# Work request
Write out the listing lines from the one containing "Yes, I forgot t" through the one containing "Costing More Than It’s", inclusive, and nothing else.

# Data under study
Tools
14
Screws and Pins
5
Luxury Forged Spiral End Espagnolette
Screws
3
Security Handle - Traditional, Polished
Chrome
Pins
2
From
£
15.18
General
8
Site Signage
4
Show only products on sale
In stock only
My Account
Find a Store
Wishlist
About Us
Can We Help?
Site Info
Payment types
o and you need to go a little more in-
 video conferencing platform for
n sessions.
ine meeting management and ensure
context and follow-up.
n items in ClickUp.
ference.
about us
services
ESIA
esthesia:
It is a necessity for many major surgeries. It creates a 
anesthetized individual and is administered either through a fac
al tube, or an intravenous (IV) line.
==
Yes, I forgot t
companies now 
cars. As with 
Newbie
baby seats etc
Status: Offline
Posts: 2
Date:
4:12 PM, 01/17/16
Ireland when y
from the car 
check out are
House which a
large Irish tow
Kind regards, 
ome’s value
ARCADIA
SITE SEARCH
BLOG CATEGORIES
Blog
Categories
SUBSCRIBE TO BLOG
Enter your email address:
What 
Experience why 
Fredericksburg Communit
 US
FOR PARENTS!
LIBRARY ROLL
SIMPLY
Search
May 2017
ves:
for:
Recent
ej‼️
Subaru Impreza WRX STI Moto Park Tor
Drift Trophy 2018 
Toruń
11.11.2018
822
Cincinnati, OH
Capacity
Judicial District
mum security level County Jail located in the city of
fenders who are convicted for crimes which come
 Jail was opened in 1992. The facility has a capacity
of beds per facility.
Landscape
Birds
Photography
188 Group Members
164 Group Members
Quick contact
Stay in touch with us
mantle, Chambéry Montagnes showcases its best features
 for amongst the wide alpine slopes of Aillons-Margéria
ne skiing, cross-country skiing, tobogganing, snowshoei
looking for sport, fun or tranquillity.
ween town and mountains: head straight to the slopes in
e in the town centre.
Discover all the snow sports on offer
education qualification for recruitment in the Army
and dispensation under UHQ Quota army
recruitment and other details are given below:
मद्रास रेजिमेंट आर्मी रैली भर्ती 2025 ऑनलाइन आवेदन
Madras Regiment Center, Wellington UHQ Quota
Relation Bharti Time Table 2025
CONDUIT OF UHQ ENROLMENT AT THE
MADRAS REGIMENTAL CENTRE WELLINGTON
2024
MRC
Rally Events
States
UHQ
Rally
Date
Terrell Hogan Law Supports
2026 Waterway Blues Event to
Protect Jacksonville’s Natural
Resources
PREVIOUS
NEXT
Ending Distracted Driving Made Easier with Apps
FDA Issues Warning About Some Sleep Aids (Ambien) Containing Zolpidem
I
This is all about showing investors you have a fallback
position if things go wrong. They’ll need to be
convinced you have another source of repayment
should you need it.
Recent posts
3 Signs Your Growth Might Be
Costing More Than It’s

# Task result
Yes, I forgot t
companies now 
cars. As with 
Newbie
baby seats etc
Status: Offline
Posts: 2
Date:
4:12 PM, 01/17/16
Ireland when y
from the car 
check out are
House which a
large Irish tow
Kind regards, 
ome’s value
ARCADIA
SITE SEARCH
BLOG CATEGORIES
Blog
Categories
SUBSCRIBE TO BLOG
Enter your email address:
What 
Experience why 
Fredericksburg Communit
 US
FOR PARENTS!
LIBRARY ROLL
SIMPLY
Search
May 2017
ves:
for:
Recent
ej‼️
Subaru Impreza WRX STI Moto Park Tor
Drift Trophy 2018 
Toruń
11.11.2018
822
Cincinnati, OH
Capacity
Judicial District
mum security level County Jail located in the city of
fenders who are convicted for crimes which come
 Jail was opened in 1992. The facility has a capacity
of beds per facility.
Landscape
Birds
Photography
188 Group Members
164 Group Members
Quick contact
Stay in touch with us
mantle, Chambéry Montagnes showcases its best features
 for amongst the wide alpine slopes of Aillons-Margéria
ne skiing, cross-country skiing, tobogganing, snowshoei
looking for sport, fun or tranquillity.
ween town and mountains: head straight to the slopes in
e in the town centre.
Discover all the snow sports on offer
education qualification for recruitment in the Army
and dispensation under UHQ Quota army
recruitment and other details are given below:
मद्रास रेजिमेंट आर्मी रैली भर्ती 2025 ऑनलाइन आवेदन
Madras Regiment Center, Wellington UHQ Quota
Relation Bharti Time Table 2025
CONDUIT OF UHQ ENROLMENT AT THE
MADRAS REGIMENTAL CENTRE WELLINGTON
2024
MRC
Rally Events
States
UHQ
Rally
Date
Terrell Hogan Law Supports
2026 Waterway Blues Event to
Protect Jacksonville’s Natural
Resources
PREVIOUS
NEXT
Ending Distracted Driving Made Easier with Apps
FDA Issues Warning About Some Sleep Aids (Ambien) Containing Zolpidem
I
This is all about showing investors you have a fallback
position if things go wrong. They’ll need to be
convinced you have another source of repayment
should you need it.
Recent posts
3 Signs Your Growth Might Be
Costing More Than It’s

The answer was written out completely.